**Фрагмент текста**
____________________
Я – Кутюрье. Кристиан Диор и Я. - Кристиан Диор
Шрифт:
Интервал:
Закладка:
В 1945 году нечего было и думать, что один из этих домов окажется свободным. Я обратился в агентства, которые дали мне два адреса в том же районе Елисейских Полей. Предложенные дома были раскошны: первый, на площади Франциска (в нем прежде проходили праздники знаменитой графини Бланш де Клермон-Тоннер[67]), был уже куплен мадам Манген[68]. Другой – на авеню Матиньон, огромный, ныне принадлежит моему другу Жану Дессе[69]. Эти дома не соответствовали моим амбициозным мечтаниям. Но надо было что-то решать. А я никак не мог и ругал себя за это, боясь, что отсрочка может стать фатальной.
И вдруг кто-то обронил:
«Вы ищете помещение? Сходите на авеню Монтень. Модистка, которая занимала дом номер 30, закрыла свою мастерскую». Особняк был снят в аренду. И вот, Дом моды Christian Dior был основан.
Фасад Дома моды «Кристиан Диор» на авеню Монтень, 30. «Я хотел разместить свой Дом здесь, и только здесь…»
Мадам Манген. Рисунок П. Эриа из альбома «Тридцать кутюрье парижской моды» для журнала Vogue
Жан Дессе. Рисунок П. Эриа из альбома «Тридцать кутюрье парижской моды» для журнала Vogue
«Стать хозяином» – для меня это выражение означало не свободу и фантазию, а строгое подчинение поставленному долгу – завоевать успех любой ценой. Вся ответственность за организацию будущего Дома моды «Кристиан Диор» лежала на мне, но я охотно предоставил бы управление тем, кто обеспечивал финансирование.
Впрочем, управление или финансирование будут иметь смысл, если я выиграю битву. Чтобы одержать победу, мне нужен был штаб высококлассных специалистов. У меня уже была Раймонда, под ее кажущейся безмятежностью скрывалась бдительность и сила. Раймонда – это мое второе «я» или, вернее, мое продолжение. Она будет разумом в моих фантазиях, порядком в моем воображении, строгостью свободы, расчетом непредусмотрительного, связующей нитью в разногласиях. Одним словом, привнося в наше дело то, чего я сам не успел приобрести, она поможет мне благополучно продвигаться в мире моды, в который я попал совсем недавно. Если попробовать определить роль мадам Раймонды, то я бы сказал, что она все держит в своих руках и везде вкладывает свой здравый смысл и душевность. Ее голубые глаза выражают все и все замечают.
Я настойчиво добивался мадам Брикар, она с большим талантом сотрудничала в создании коллекций Молино и потом стала моим дорогим другом. Мадам Брикар – одна из тех женщин, ныне редких, которая считает единственным смыслом своего существования – элегантность. Безразличная к бытовым неурядицам, к социальным или финансовым взрывам, к политическим пошлостям, она остается верной одному закону – утонченной роскоши. Ее точка отсчета – это Ритц.
____________________
**Исходные данные**
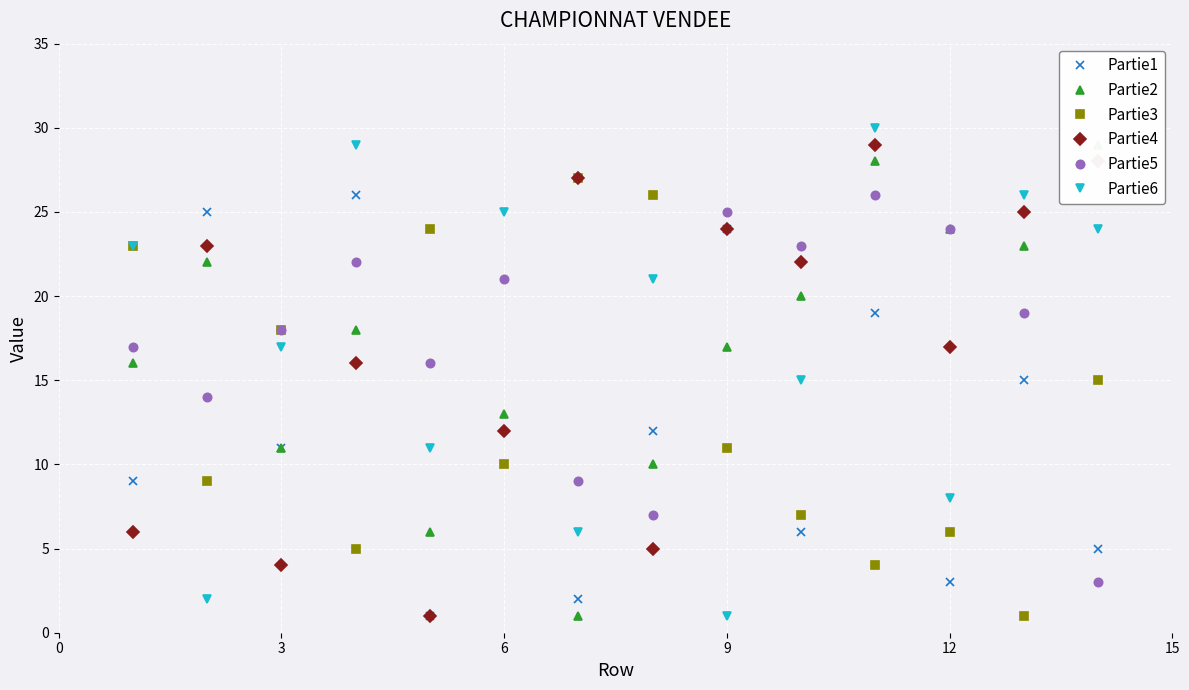

True or false: Partie2 has more than 1 interior local peaks.

True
____________________
**Части задания**
**1)** Какой дом на авеню Монтень оказался свободным, согласно фрагменту воспоминаний Кристиана Диора?
**2)** Воспроизведите дословно часть фрагмента воспоминаний Кристиана Диора от слов «И вдруг кто-то» до слов «Dior был основан.» включительно.

**Ответы**
**1)** Дом номер 30, где модистка закрыла свою мастерскую.

**2)**
И вдруг кто-то обронил:
«Вы ищете помещение? Сходите на авеню Монтень. Модистка, которая занимала дом номер 30, закрыла свою мастерскую». Особняк был снят в аренду. И вот, Дом моды Christian Dior был основан.